The developed countries, for their parts, must be prepared to give the countries of the region a series of carrot-and-stick incentives to help bring their economies, societies and political cultures into line with modern Western standards. This means guaranteeing serious prospects for admission to Euro-Atlantic structures for those who comply, and negative incentives for those who stubbornly refuse to observe European norms.

If regional development as a whole presents one set of problems and opportunities, the role of Serbia involves a second set of issues. The Serbs occupy a strategic position at the center of the Balkans. Their leaders, moreover, have been the ones most responsible for the destruction of the former Yugoslavia and for the subsequent wars. No program for regional development can afford to exclude Serbia.

But the international community can no more afford to leave Yugoslav President Slobodan Milosevic in power than the architects of post-1945 Europe could tolerate the idea of keeping Hitler in office. Each of those two dictators rose to power by exploiting and fueling a national persecution complex during troubled economic times, and each stayed in power by appealing to nationalism. Each man received broad support at home and precious little domestic opposition. Each waged a bloody war of expansion and genocide - albeit on vastly different scales - against his neighbors. And each brought great misery and suffering upon his own people, who nonetheless proved unable or unwilling to rid themselves of their tormentor.

Hitler was destroyed by the combined land, sea and air might of a powerful coalition. Whether Western leaders care to admit it publicly or not, this is how Milosevic is likely to end, too. And just as the Germans had to pay for their wars with the loss of East Prussia, Silesia, Pomerania and other territories, the Serbs have lost or will likely lose their control not only over large areas of Croatia and Bosnia, but also over all of Kosovo.

Furthermore, like Austria after 1945, Montenegro seems all but certain to go its own way as a separate state in a post-Milosevic Balkans. And like Austria, it will try to deny that it had anything to do with the dictator, who was its own son and whom it had supported so long as the going was good.

The German analogy is also worth considering for the post-war picture. The allies introduced tough measures of de- and de-Nazification in their respective zones, and they tried and punished war criminals. The militarization international community could now provide a similar program of tutelage until a democratic, non-nationalist culture has taken root in Serbian politics, education and the media.

It is not easy to see who might lead a future democratic Serbia. The current Serbian opposition has repeatedly shown itself to be opportunistic or ineffective. The Serbian public seems oblivious to the sufferings of the Kosovars and united in its opposition to what Milosevic's propaganda machine calls "NATO aggression." Only 27 intellectuals signed a recent petition that even mentioned ethnic cleansing in Kosovo (the petition primarily railed against "NATO aggression"). The students - in whom foreign democrats recently placed so much hope - now seem more interested in dancing to music provided by Milosevic's bands while wearing his anti-NATO propaganda symbols than in protesting genocide against their fellow citizens. The once-independent newspapers and broadcasters have gotten into line or been forced into submission.
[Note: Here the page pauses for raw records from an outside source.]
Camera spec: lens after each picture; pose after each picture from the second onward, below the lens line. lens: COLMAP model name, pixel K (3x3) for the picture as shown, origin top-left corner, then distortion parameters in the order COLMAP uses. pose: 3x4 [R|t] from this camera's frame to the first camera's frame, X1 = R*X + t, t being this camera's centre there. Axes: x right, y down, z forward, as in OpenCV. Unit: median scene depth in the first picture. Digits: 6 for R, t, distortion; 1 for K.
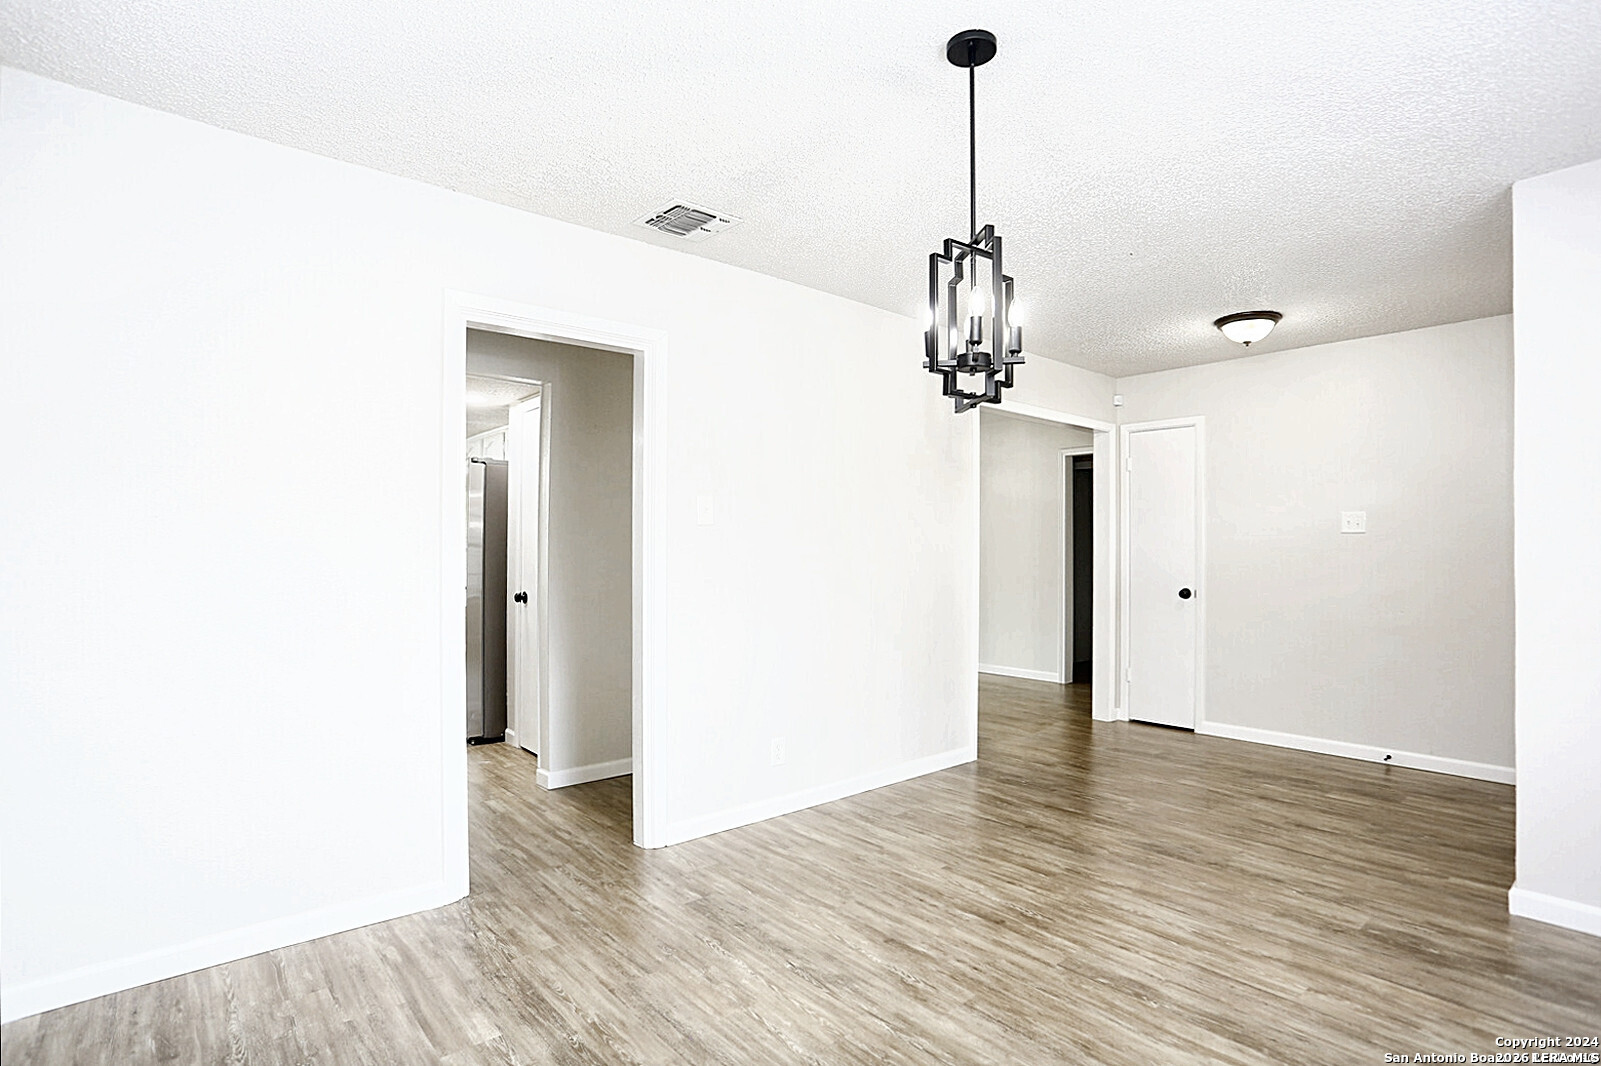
lens RADIAL K [[814.5, 0, 794.9], [0, 814.5, 534.5], [0, 0, 1]] dist [-0.056920, 0.021319]
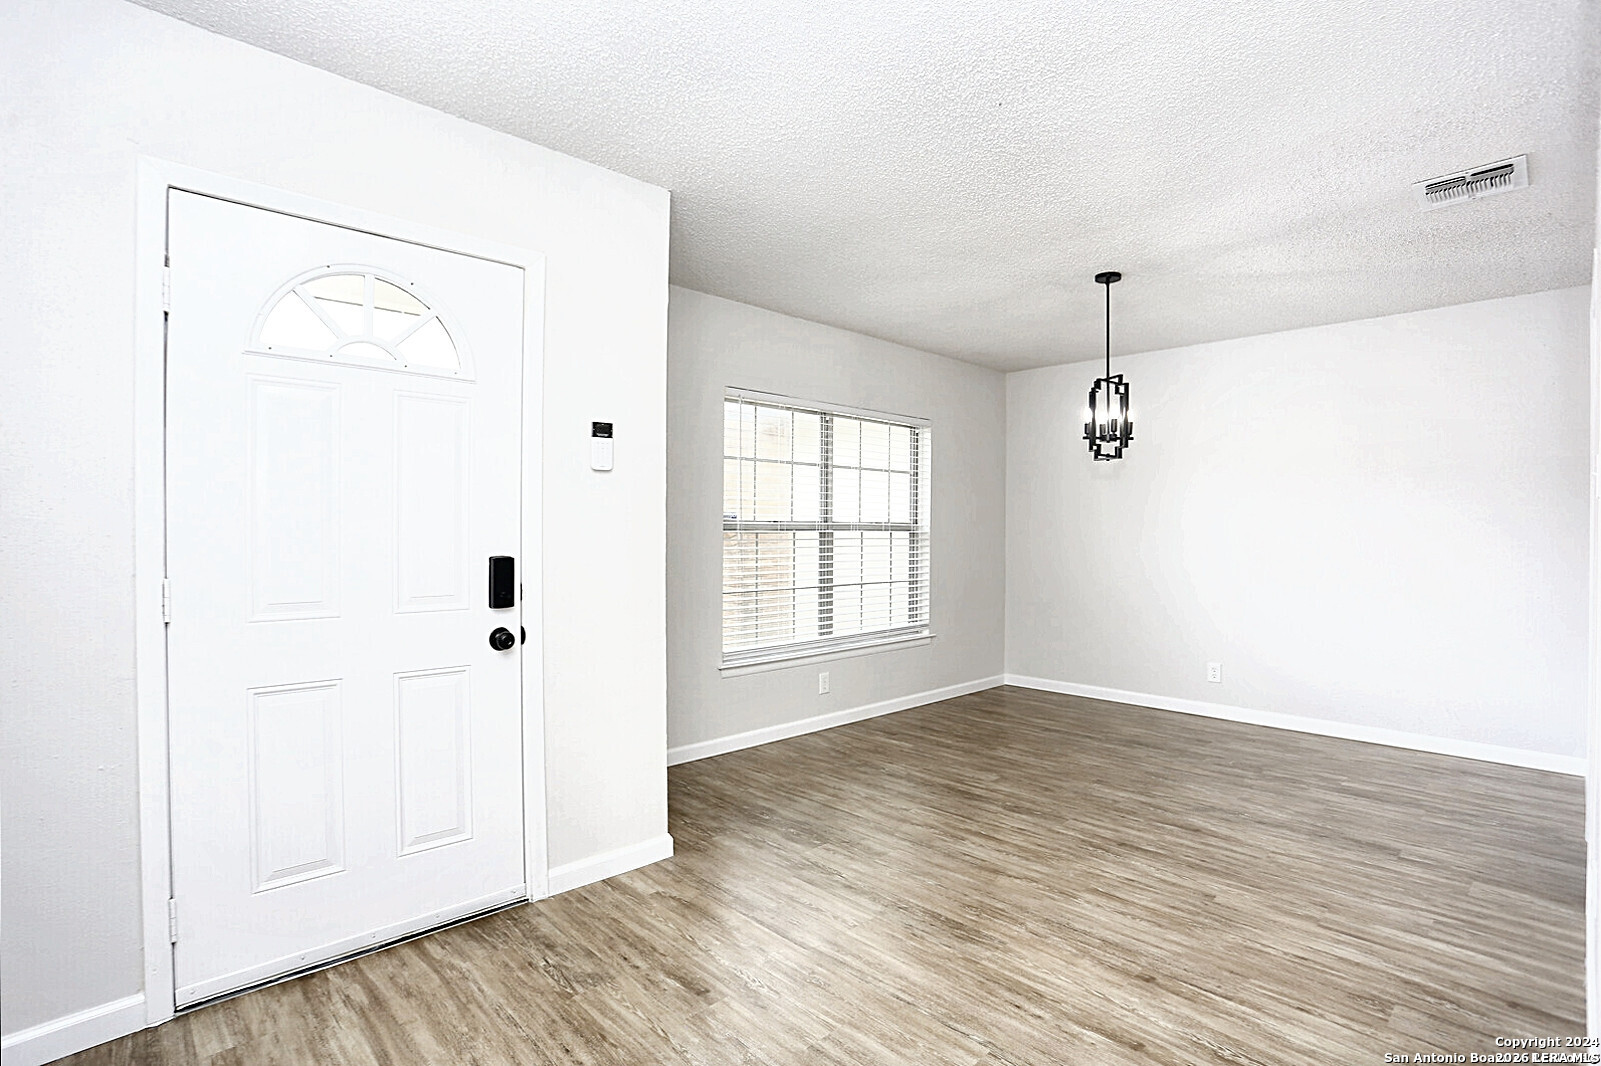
lens RADIAL K [[814.5, 0, 794.9], [0, 814.5, 534.5], [0, 0, 1]] dist [-0.056920, 0.021319]
pose [[-0.998185, -0.005134, -0.060006, 0.796866], [-0.004062, 0.999830, -0.017974, 0.046772], [0.060088, -0.017698, -0.998036, 2.122433]]
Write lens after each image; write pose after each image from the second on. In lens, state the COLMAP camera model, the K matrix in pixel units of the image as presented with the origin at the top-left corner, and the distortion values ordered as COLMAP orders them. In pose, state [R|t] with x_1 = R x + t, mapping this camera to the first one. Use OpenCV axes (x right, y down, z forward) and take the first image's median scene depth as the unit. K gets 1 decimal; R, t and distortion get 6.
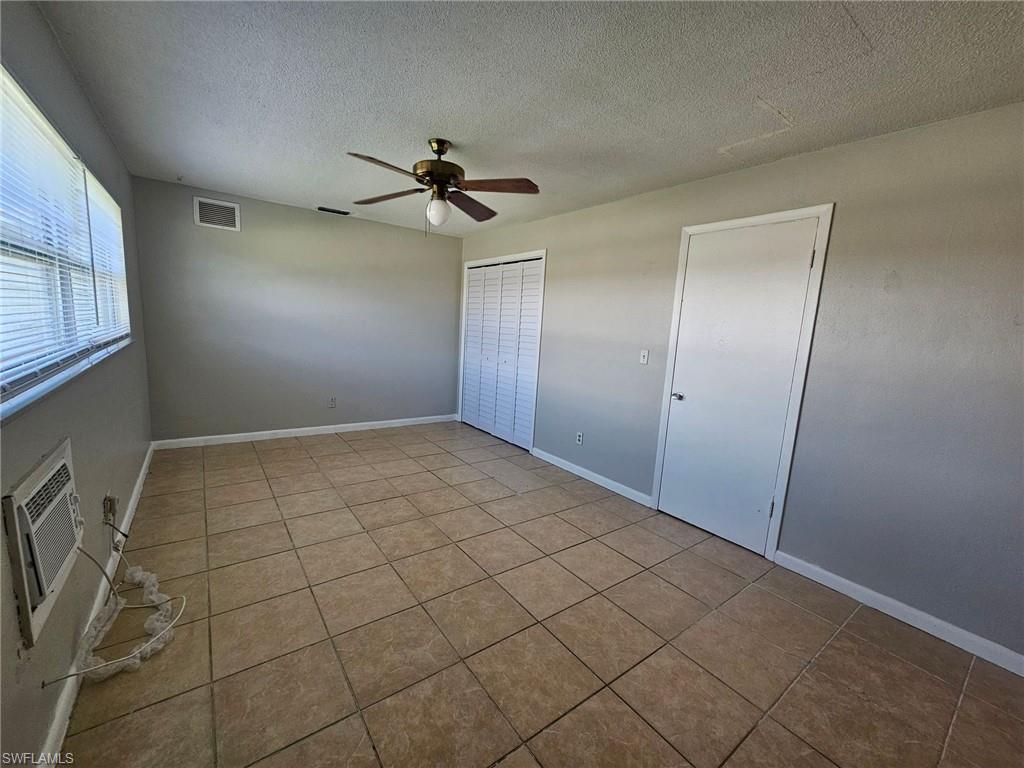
lens RADIAL K [[415.8, 0, 513.3], [0, 415.8, 388.3], [0, 0, 1]] dist [0.000745, 0.000230]
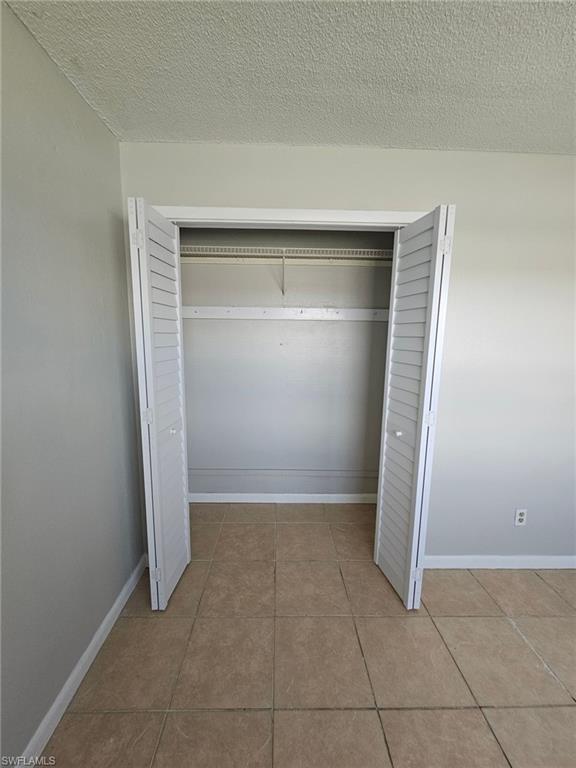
lens RADIAL K [[311.8, 0, 288.0], [0, 311.8, 384.0], [0, 0, 1]] dist [0.000745, 0.000230]
pose [[0.578051, -0.175565, 0.796890, -0.524361], [0.143673, 0.983222, 0.112398, -0.251236], [-0.803253, 0.049520, 0.593576, 1.232605]]
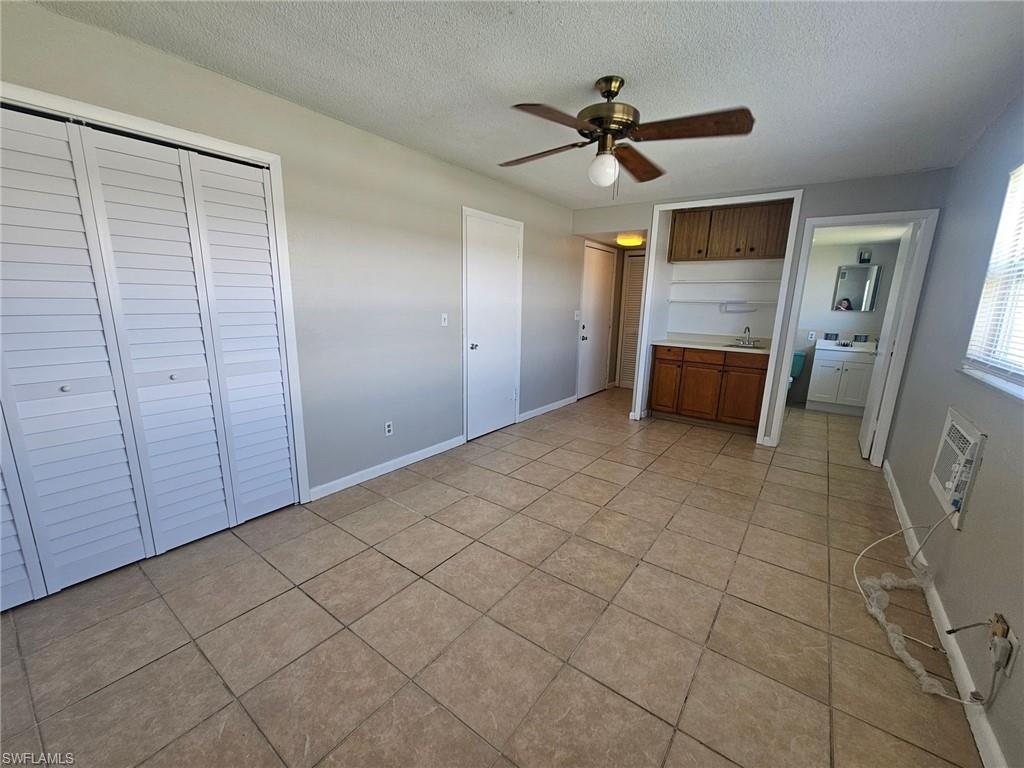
lens RADIAL K [[415.8, 0, 513.3], [0, 415.8, 388.3], [0, 0, 1]] dist [0.000745, 0.000230]
pose [[-0.286240, -0.267821, 0.919966, -0.818091], [0.107306, 0.945140, 0.308537, -0.232647], [-0.952130, 0.187034, -0.241799, 1.178704]]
Germany's political future looked pretty bleak in 1945, too, and very few people had heard of Konrad Adenauer or Kurt Schumacher. But Germany relied on its own democratic traditions and generous leadership from the Western allies. Eventually, the Federal Republic took its place among the leading democracies of modern Europe. Similar patience and dedication by the international community could soon help return the Serbs - who have at least as much a democratic tradition as any of their Balkan neighbors - to their place at the figurative as well as literal center of southeastern Europe.